Regarding Benner's point that a mark of an expert is recognizing the need for change to the situation....I wish she would add 'If it ain't broke don't fix it" some emphasis on IS there really a need? Too many managers feel they must make CONSTANT change ...so frequent we cannot get a handle...weekly paperwork and policy changes. Perhaps they fear being labeled a novice vs 'expert' if they cannot force constant numerous changes. Constant change causes turmoil....and this is my work environment, sadly. I know some bully managers who seem to use Benner's concept as a weapon..."staff nurses who resent change must not be high on Benners scale." Also I feel staff may not speak up because they feel it lowers them on the scale....they are 'inflexible' thus close to novice.
I know some changes ARE good and necessary (and I support those 100%) but I am one nurse who wonders why we must work in such chaos...sometimes it seems we are just jumping through hoops so the latest manager can justify her salary and look like she is 'doing something'.
I totally agree there are lots of ways to fry a fish and am comfortable in adapting my practice, which I know is Benner's main point regarding our evolution. These same managers who laud flexibility to change and expect it of their staff daily might be wise to examine their OWN inflexibility...as they sure do want things done THEIR way...LOL.
Now that I think of it, I do remember that theory being taught in school. Hmmmm, maybe I was too busy writing worthless care plans to remember something as important as this. Thanks for the reminder.!.!.!
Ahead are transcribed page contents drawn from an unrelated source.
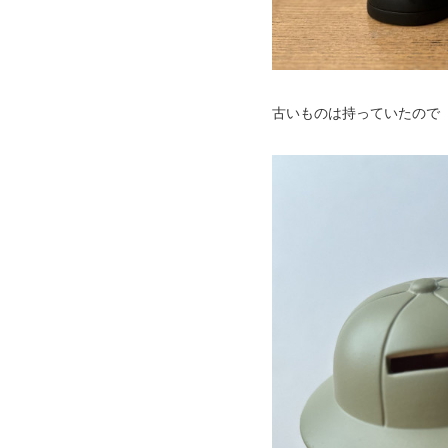
古いものは持っていたので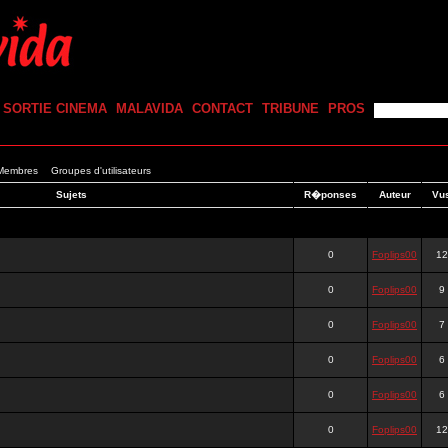
SORTIE CINEMA
MALAVIDA
CONTACT
TRIBUNE
PROS
 Membres
Groupes d'utilisateurs
Sujets
R�ponses
Auteur
Vu
0
Foplips00
12
0
Foplips00
9
0
Foplips00
7
0
Foplips00
6
0
Foplips00
6
0
Foplips00
12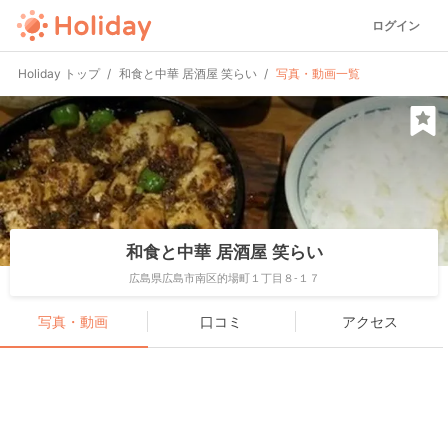
ログイン
Holiday トップ
和食と中華 居酒屋 笑らい
写真・動画一覧
和食と中華 居酒屋 笑らい
広島県広島市南区的場町１丁目８-１７
写真・動画
口コミ
アクセス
Stop being ladylike!!!!There does that make you feel better??What you are getting is a mixture response some "new girl/boy/person (oops better keep it PC) treatment, some bullying and some just plain workplace frustration.So best to separate it out.It is common in our shiftwork world that someone who is new and learning will be ahead of where you think they should be simply because you have not worked with them for a time. So you are constantly being underestimated or sometimes overestimated in your capabilities until everyone catches up with where you truly are and things even out - does this make sense???Some of it is endemic to nursing and the root cause is lack of scientific foundation for much of our practice. It then becomes "my opinion" and after listening to 5 different "my opinions" and trying to conform to them all - then it is natural for frustration to occur.Some of it is how we develop expertise. Patricia Benner in her book "Novice to Expert" describes 5 phases of expertise - Novice, advanced beginner competant, proficient and expert ( I might have this slightly wrong - I am operating from memory). She describes the beginning nurse as being "rule governed" and seeing mostly black and white while the expert is more principle guided and sees issues as grey. The novice is intolerant of practice outside rules - the expert accepts that situations dictate change.unfrotunately not every hit "expert" in thinking or practice and many end up stuck in the rule goverened world of novice with the intolerance to practice outside a very narrow and prescribed set of rules. If you need to vent further please do. The only way we will ever break the cycle of workplace bullying in nursing is to see it for what it is.
Gwenith!!!
I am sending you a great big THANK YOU for such a wonderful response to my plea for help. It just about brought me to tears to know that there are great nurses around the world, who would extend a few words of kindness and provide a great resource of information. That same evening, I printed out a copy of of the message (along with other reponses), took it to work with me the next day and was able to really view things from a different prospective. I immediately tracked down Benner's book ordered a copy and actually found a copy in our hospitals' library.
I believe it is important to be able to vent in a "safe" place, cause we all know anger turned inward can lead to depression.
Once again many thanks!!
PS Sorry my own reponse was delayed, been working long hours, felt you deserved a well thought out message of substance.